**Questions on the material**.
1: Answer these questions about the passage on HPV vaccination for young people living with HIV in Nigeria:
(a) How much higher is their risk of developing cervical cancer?
(b) How many doses of the HPV vaccine do children living with HIV need, and how far apart are they given?
(c) Why is HIV care often delivered through standalone programmes separated from primary healthcare?
2: Copy part of the passage on HPV vaccination for young people living with HIV in Nigeria word for word. Begin at the words "HIV remains highly" and stop after "on existing relationships.".
3: Can you carry on the passage about HPV vaccination for young people living with HIV in Nigeria, starting after its final sentence?

**Passage shown**.

=-=-=-=-=

Children and adolescents living with HIV in Nigeria face a six- to eight-fold higher risk of developing cervical cancer. That’s why it’s so important they are protected against HPV – the primary cause of cervical cancer.
Living with HIV weakens the immune system, which is why children need two doses of the HPV vaccine, given six months apart, instead of the usual single dose.
It sounds simple, but the main challenge is discretion.
Protect confidentiality from the start
For most vaccination programmes, visibility is an asset. Names, registers, photos, and dashboards are all used to prove coverage and accountability. But for young people living with HIV, visibility can cause harm. That’s why their care must be delivered with discretion.
HIV remains highly stigmatised in Nigeria. Despite major advances in treatment, disclosure can still expose children and their families to long-term stigma, exclusion, or discrimination.
This sensitivity is reflected in how services are organised. HIV care is often delivered through standalone programmes, deliberately separated from primary healthcare to protect confidentiality. These safeguards are essential, but they also make delivery more difficult.
The primary challenge was not just finding the girls, but reaching them without revealing their identities.
Reach those at risk through trusted networks
Instead of doing anything new, protecting affected girls came from counting on existing relationships.

=-=-=-=-=

**Record set**.
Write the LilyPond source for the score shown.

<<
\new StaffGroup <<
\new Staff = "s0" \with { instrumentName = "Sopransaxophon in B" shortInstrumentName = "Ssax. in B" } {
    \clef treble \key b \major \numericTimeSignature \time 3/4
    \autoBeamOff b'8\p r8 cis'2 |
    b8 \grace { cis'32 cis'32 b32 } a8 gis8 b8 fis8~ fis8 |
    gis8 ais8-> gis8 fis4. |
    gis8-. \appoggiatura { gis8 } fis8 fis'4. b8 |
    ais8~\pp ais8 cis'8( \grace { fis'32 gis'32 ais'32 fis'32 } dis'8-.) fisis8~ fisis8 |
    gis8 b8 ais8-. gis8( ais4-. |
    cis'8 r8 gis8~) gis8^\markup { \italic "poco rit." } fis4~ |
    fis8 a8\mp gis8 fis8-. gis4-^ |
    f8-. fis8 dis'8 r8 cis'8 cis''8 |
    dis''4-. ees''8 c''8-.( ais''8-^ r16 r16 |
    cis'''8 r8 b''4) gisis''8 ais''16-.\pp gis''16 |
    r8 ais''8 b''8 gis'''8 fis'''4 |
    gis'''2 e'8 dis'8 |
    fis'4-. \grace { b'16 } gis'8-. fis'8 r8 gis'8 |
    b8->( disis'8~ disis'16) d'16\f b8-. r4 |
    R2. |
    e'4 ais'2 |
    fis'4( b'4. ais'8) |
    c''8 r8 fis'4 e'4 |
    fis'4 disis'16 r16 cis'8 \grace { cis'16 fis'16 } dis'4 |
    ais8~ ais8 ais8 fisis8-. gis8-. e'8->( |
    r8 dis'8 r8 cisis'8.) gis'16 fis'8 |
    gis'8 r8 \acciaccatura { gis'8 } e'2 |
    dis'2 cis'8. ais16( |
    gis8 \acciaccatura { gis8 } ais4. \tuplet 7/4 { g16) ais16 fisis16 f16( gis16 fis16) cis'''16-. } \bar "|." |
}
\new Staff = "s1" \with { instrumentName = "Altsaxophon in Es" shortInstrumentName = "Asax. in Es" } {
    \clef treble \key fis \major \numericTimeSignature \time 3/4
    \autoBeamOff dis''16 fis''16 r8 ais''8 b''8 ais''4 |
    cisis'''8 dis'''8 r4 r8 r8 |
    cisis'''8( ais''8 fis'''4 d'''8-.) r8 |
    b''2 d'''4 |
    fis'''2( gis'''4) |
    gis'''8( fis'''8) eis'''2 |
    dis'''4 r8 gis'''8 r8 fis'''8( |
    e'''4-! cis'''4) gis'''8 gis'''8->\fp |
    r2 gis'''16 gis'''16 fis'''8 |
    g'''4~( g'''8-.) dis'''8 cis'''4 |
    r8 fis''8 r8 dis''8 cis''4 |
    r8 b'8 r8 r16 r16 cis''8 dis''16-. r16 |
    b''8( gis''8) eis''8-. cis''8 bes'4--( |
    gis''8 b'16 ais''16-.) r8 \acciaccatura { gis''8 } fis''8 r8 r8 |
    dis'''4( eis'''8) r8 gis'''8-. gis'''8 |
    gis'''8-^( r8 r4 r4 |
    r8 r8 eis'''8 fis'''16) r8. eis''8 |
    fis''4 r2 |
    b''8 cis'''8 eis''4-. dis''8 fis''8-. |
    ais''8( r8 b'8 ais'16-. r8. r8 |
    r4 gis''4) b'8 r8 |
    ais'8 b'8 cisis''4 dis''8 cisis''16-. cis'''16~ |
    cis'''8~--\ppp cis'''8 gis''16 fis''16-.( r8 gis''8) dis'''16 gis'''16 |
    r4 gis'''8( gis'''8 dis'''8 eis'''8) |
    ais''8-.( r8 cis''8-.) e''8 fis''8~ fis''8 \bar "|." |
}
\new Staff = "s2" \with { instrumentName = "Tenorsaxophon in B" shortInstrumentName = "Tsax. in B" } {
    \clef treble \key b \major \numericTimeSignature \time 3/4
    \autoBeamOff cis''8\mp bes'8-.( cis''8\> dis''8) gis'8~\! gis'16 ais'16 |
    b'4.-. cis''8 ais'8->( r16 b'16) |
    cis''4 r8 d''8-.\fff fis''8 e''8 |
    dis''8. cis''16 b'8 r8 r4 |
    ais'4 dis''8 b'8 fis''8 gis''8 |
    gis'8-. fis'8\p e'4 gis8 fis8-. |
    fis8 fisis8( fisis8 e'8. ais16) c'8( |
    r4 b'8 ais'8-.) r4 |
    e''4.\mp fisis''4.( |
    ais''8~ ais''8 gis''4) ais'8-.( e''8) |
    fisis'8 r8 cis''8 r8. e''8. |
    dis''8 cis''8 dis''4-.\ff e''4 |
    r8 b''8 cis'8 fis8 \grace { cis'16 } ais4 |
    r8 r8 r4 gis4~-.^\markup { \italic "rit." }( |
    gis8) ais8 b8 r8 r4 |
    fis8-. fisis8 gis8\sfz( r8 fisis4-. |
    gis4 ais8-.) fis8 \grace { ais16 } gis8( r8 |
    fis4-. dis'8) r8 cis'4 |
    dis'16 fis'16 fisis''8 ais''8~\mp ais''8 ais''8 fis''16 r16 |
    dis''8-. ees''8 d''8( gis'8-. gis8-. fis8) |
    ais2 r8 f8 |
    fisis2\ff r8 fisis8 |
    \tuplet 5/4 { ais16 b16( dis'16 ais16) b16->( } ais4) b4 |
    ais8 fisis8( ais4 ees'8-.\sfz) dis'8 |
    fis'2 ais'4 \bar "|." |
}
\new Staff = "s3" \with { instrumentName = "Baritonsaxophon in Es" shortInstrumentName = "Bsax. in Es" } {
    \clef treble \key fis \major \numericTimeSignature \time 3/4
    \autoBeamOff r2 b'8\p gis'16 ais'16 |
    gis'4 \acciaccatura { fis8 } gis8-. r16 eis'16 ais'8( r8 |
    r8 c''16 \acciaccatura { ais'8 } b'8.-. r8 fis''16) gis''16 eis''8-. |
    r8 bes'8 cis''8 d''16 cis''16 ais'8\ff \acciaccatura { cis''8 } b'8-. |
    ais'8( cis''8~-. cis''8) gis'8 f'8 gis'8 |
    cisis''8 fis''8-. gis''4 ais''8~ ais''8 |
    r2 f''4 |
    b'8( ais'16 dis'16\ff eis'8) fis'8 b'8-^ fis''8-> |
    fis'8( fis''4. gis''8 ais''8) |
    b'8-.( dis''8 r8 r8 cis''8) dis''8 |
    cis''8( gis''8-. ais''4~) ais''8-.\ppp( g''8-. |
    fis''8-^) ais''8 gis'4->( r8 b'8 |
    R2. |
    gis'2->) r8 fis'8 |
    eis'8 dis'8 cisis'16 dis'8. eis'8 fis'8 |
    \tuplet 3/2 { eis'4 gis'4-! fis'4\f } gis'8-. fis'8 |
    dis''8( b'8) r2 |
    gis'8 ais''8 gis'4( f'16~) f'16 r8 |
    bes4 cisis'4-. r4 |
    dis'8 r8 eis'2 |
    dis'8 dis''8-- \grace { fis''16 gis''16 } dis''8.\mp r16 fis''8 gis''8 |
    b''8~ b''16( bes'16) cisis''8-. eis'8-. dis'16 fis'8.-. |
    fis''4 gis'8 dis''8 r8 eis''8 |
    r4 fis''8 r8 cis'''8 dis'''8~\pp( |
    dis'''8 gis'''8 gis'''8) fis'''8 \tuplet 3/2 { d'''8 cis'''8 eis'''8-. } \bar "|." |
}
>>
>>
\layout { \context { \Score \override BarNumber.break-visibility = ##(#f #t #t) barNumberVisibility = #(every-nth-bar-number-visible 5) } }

=-=-=-=-=

**Results of the tasks**.
1:
(a) Six- to eight-fold higher.
(b) Two doses, given six months apart.
(c) To protect confidentiality.

2:
HIV remains highly stigmatised in Nigeria. Despite major advances in treatment, disclosure can still expose children and their families to long-term stigma, exclusion, or discrimination.
This sensitivity is reflected in how services are organised. HIV care is often delivered through standalone programmes, deliberately separated from primary healthcare to protect confidentiality. These safeguards are essential, but they also make delivery more difficult.
The primary challenge was not just finding the girls, but reaching them without revealing their identities.
Reach those at risk through trusted networks
Instead of doing anything new, protecting affected girls came from counting on existing relationships.

3:
In Oyo State, girls most in need of the HPV vaccine could be identified through local HIV support clubs and clinics, where they already visited regularly. In these spaces, staff had long-standing relationships with caregivers, making them safe places to introduce conversations about HPV.
Some decision-makers did not like the idea of integrating HPV vaccination into existing HIV programmes, due to the risk of children’s HIV status being exposed through greater visibility. The perception was that children living with HIV would be asked questions by peers, due to receiving an additional vaccine that most wouldn’t receive.
But a senior primary health leader in Oyo State leveraged an existing relationship with leadership in the HIV programme, reassuring them that data protection would be a top priority. That turned initial hesitation into cooperation.
Once approval was granted, counsellors and champions running local HIV programmes helped identify and map affected children to nearby primary health facilities offering HPV vaccination.
Provide guidance where trust already exists
Due to the high prominence of stigma around HIV in Nigeria, it was crucial to address false rumours about cervical cancer and the HPV vaccine.
When caregivers attended sessions at the HIV support clinics, health workers outlined the need for HPV vaccines, and addressed any misconceptions they had. Logs tracking false rumours were also filled out, so that health workers could prepare for any misinformation that future caregivers would likely voice.
Traditional methods of communication, like radio or television, were avoided, to prevent the potential spread of misinformation, and large visual posters were placed on display in HIV support clinics, to clearly convey the need for HPV vaccines.
A community health worker educating caregivers on the need to vaccinate girls living with HIV against HPV
at a HIV support clinic in Sokoto, Nigeria.
A poster conveying the benefits of taking HPV vaccines at a HIV clinic in Oyo State, Nigeria.
Track missed doses in real time to close gaps
Delivering the first dose was only part of the challenge. National guidance required a second dose six months later, yet existing health information systems had no way of documenting or tracking second-dose HPV vaccinations.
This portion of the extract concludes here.